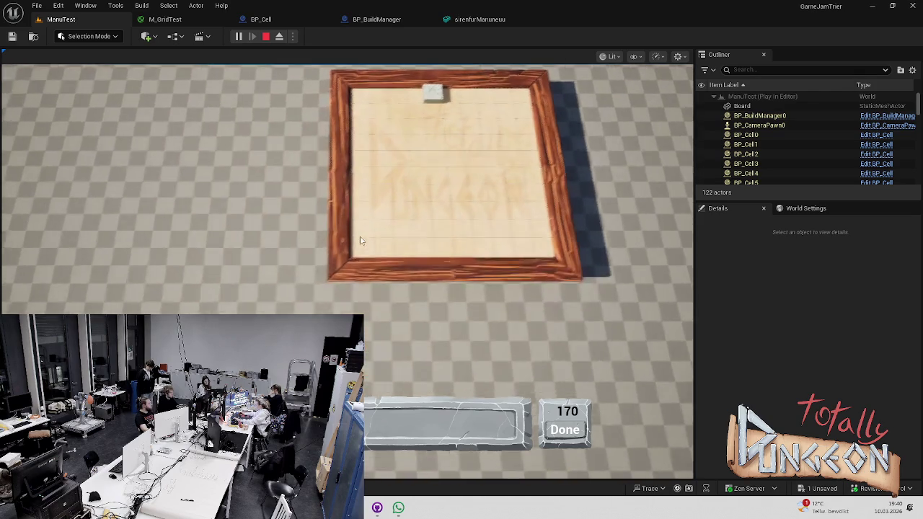
scroll(361, 242, up, 1)
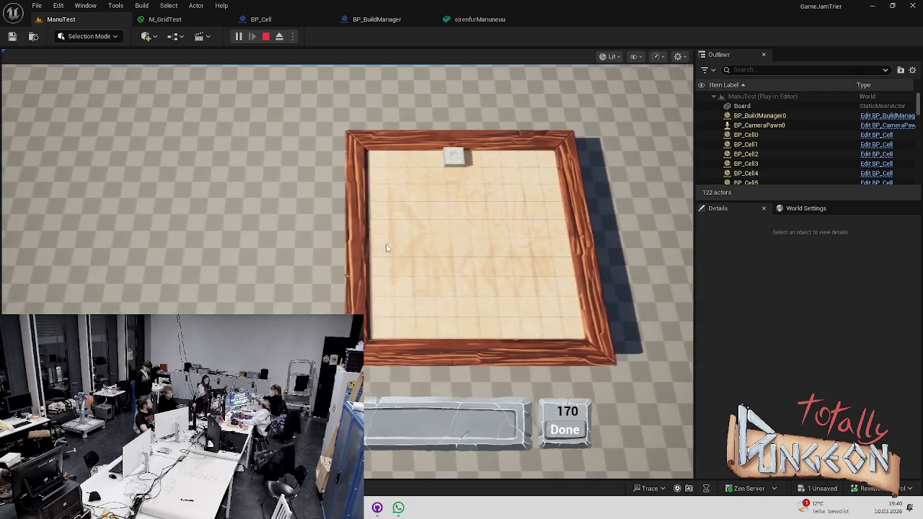
key(Escape)
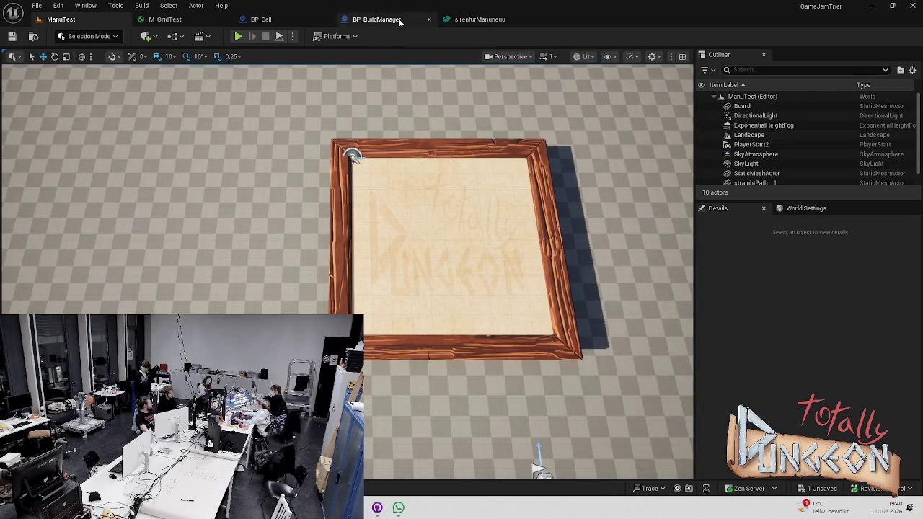
click(472, 19)
- Orbit to a level view of the statue and show the Sirene folder's assets
drag(422, 60, 426, 144)
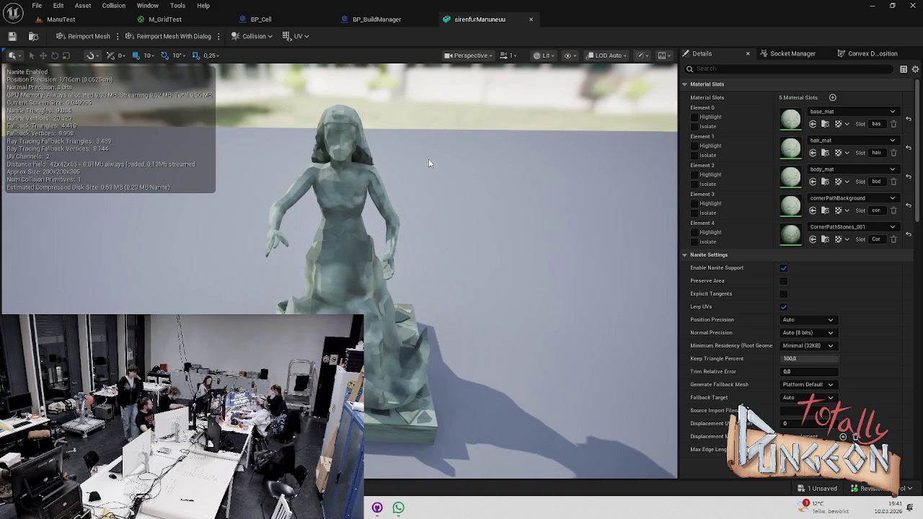
key(ctrl+space)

☆ ☆ ☆ ☆

**What to do:**
Retype exactly the lines from the line containing "- Orbit to a" through the end of the entries above, including both ends, and leave every picture out.

**Response area:**
- Orbit to a level view of the statue and show the Sirene folder's assets
drag(422, 60, 426, 144)
key(ctrl+space)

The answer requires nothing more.